The China-India border clashes in the Galwan Valley have already started paying dividends for Bangladesh, which enjoys strong diplomatic ties with both Beijing and New Delhi according to Indian strategic experts.
However, Dhaka is not particularly satisfied with India’s lack of cooperation in relation to water sharing, economic and border issues. The Indo-Bangladesh ties suffered further with India’s National Register Citizens (NRC) and the Citizenship Amendment Act, which targets Bengali/Assamese Muslims of Indian origin.

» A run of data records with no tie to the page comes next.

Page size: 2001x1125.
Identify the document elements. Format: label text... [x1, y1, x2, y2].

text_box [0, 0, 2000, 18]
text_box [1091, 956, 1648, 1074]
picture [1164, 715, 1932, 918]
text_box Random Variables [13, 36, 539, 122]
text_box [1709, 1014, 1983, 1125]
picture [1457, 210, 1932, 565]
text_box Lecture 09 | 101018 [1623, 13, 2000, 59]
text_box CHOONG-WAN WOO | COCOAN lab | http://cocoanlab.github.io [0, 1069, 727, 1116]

The Sheikh Hasina administration has provided many benefits to the Indian government, addressing their security concerns, providing virtually free transit on land and river routes and even giving free water to an Indian state on the basis of “humanity” whereas the Indian government transferred many weapons including submarines to Myanmar that has left Dhaka irked. Many Indians found employment in different projects across Bangladesh as a result of Bangladesh’s liberal approach towards India with billions remitted back across the border annually to benefit the Indian economy.

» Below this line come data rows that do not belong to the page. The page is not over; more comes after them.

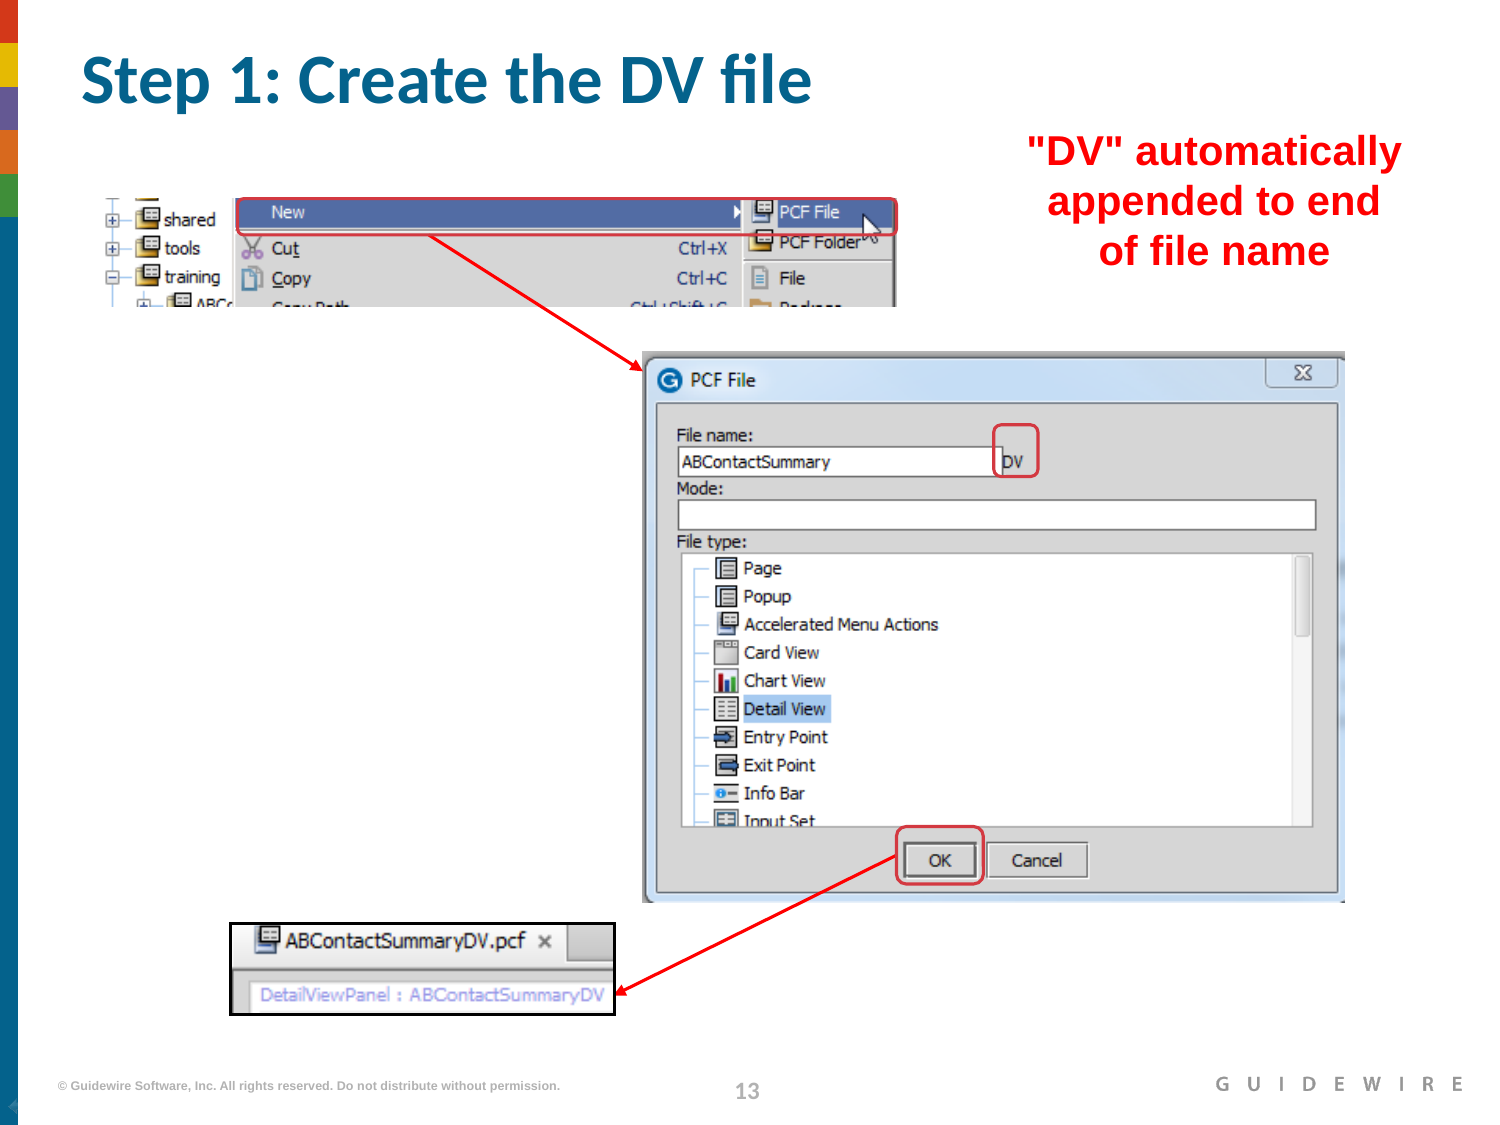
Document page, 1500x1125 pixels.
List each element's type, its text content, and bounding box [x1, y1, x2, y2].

picture [86, 198, 897, 307]
picture [1215, 1073, 1480, 1096]
text_box "DV" automatically appended to end of file name [983, 123, 1446, 274]
picture [642, 350, 1345, 903]
text_box [618, 910, 787, 996]
picture [232, 924, 614, 1014]
picture [10, 1101, 18, 1111]
text_box [555, 316, 637, 371]
picture [0, 0, 18, 216]
title Step 1: Create the DV file [81, 19, 1446, 142]
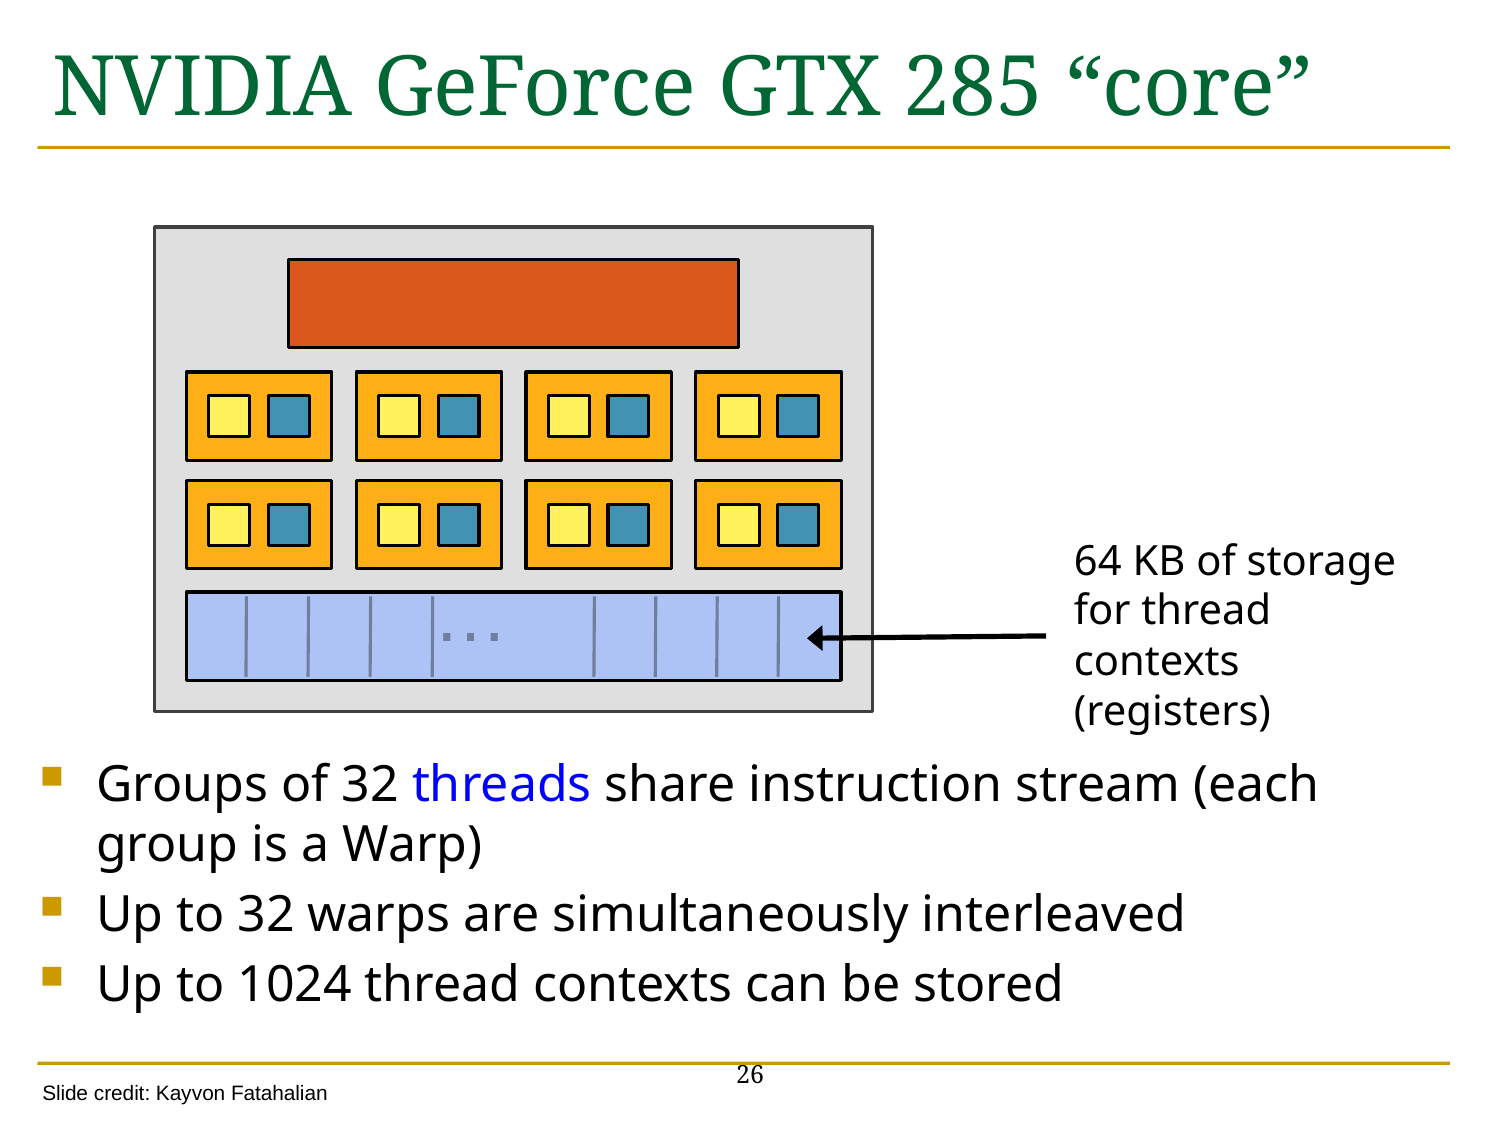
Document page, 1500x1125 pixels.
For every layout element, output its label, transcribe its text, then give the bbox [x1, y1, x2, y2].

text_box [154, 226, 874, 712]
list Groups of 32 threads share instruction stream (each group is a Warp) Up to 32 warps are simultaneously interleaved Up to 1024 thread contexts can be stored [24, 743, 1475, 1059]
slide_number 26 [512, 1059, 988, 1101]
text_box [806, 635, 1047, 639]
text_box Slide credit: Kayvon Fatahalian [27, 1072, 343, 1112]
text_box 64 KB of storage for thread contexts (registers) [1059, 526, 1445, 741]
title NVIDIA GeForce GTX 285 “core” [37, 24, 1450, 200]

But recently Bangladeshi officials requested China for waiver on tariffs to its exports to narrow the massive trade gap that exists between Bangladesh and China.
The Tariff Commission of the state council of Ministry of Finance of the People’s Republic of China issued a notice granting tariff-free treatment to 97% of tariff products of Bangladesh, which will come to effect from 1st July 2020. The new list of 5,161 products augments 3,095 products Beijing already allows tariff-free from Bangladesh under the Asia-Pacific Trade Agreement.

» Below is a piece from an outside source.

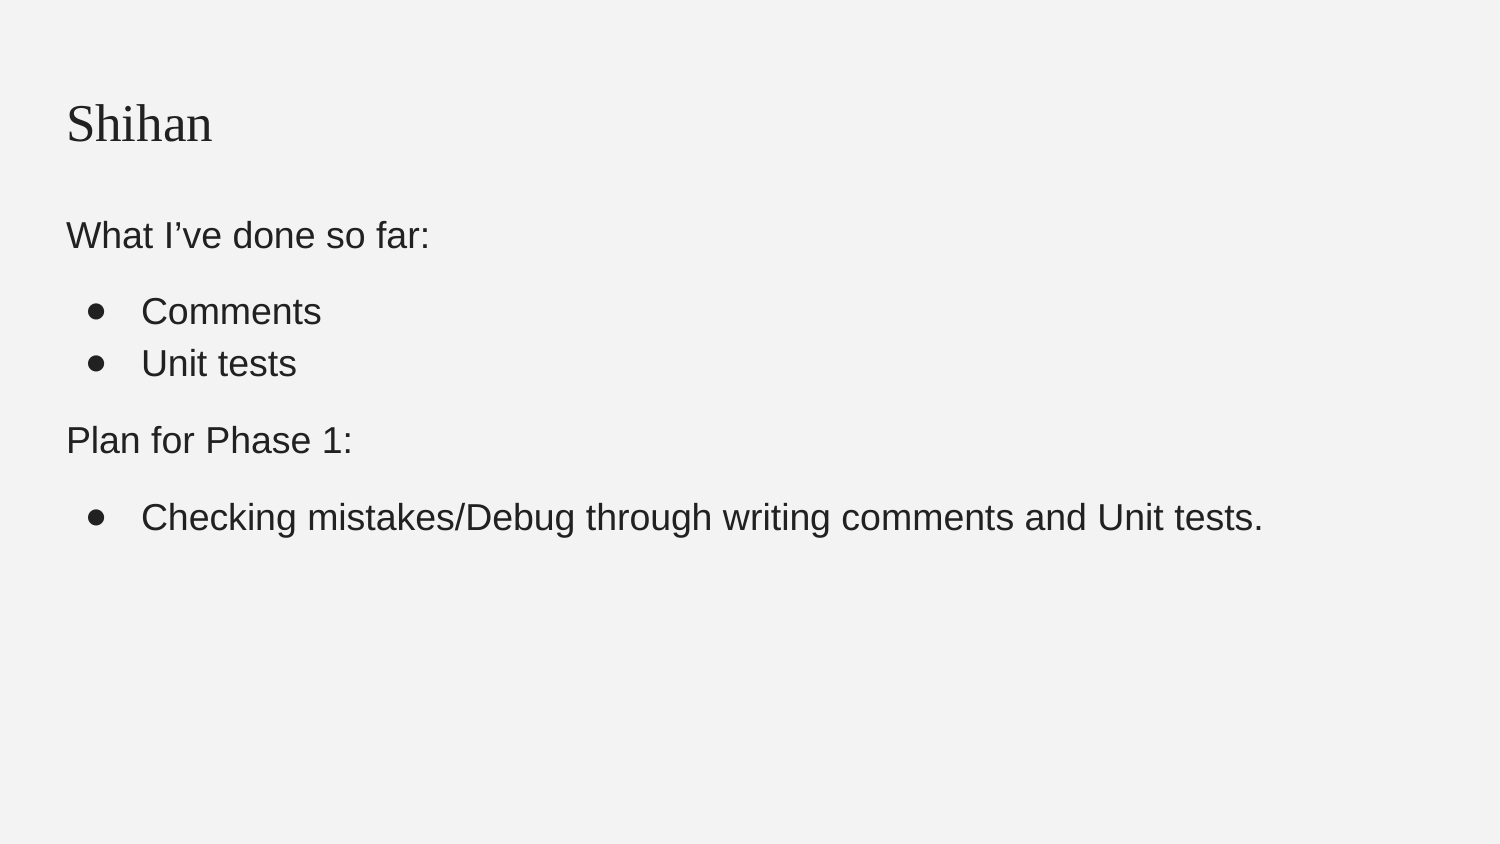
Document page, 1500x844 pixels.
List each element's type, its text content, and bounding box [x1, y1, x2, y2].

list What I’ve done so far: Comments Unit tests Plan for Phase 1: Checking mistakes/Debug through writing comments and Unit tests. [51, 189, 1449, 750]
title Shihan [51, 72, 1449, 167]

Indian media noted with resentment the waiver was given a day after the Ladakh clash, thus what might have been totally unrelated was connected as a conspiracy by China to woo India’s neighbours.
India can hardly blame others for its tardy approach to regional cooperation. Its controversial Maitree Super Thermal Power Project (2x660MW) at Rampal worth $1.5 billion has not been completed yet with Indian workers having staged rowdy protests to go home. The Indian workers attacked Bangladeshi Police dispatched there to bring the situation under control.
India’s own intelligence agencies are also apparently active inside Bangladesh must to the resentment of Bangladesh’s security forces. There have been cases of disappeared of Bangladeshi nationals who mysteriously then appear in India months after they were taken away from unidentified personnel bearing walkie talkies and weapons, not associated with Bangladeshi law enforcement agencies.
With heightening tensions between Dhaka and New Delhi, people of Bangladesh also do not view India positively because they believe Bangladesh always pays a higher price for its cooperation with India without any benefits.
Right now Chinese companies are on the verge of completing many critical projects in Bangladesh including the Padma multi-purpose bridge, the Karnaphuly under-sea tunnel, submarine base in Cox’s Bazar, powerplant and port projects in Payra. A Chinese company has also been awarded a contract to expand the Cox’s Bazar airport in to a modern international airport.
Bangladesh is already a partner of China’s Belt Road Initiative (BRI) and the regional Bangladesh-China-India-Myanmar Economic Corridor to boost trade opportunities.
In the military domain China’s state arms export agencies have secured contracts to export VT-5 light tanks to the Bangladesh Army. They have also reportedly advanced with plans to export J-10C single-engine multi-role fighters and armed unmanned aerial combat vehicles. Scores of guided MLRS systems, anti-tank weapons, air defence missile systems, submarine launched torpedoes and anti-ship missiles have also been delivered to the Bangladesh armed forces in recent years.
China is now a strategic partner of Bangladesh at the same level as Pakistan. Its deep ties with Dhaka will grow stronger pushed by India’s recent moves in the Galwan Valley. Bangladesh and other smaller regional countries can benefit from China’s presence in the region to counter-act against India’s hegemonic misadventures.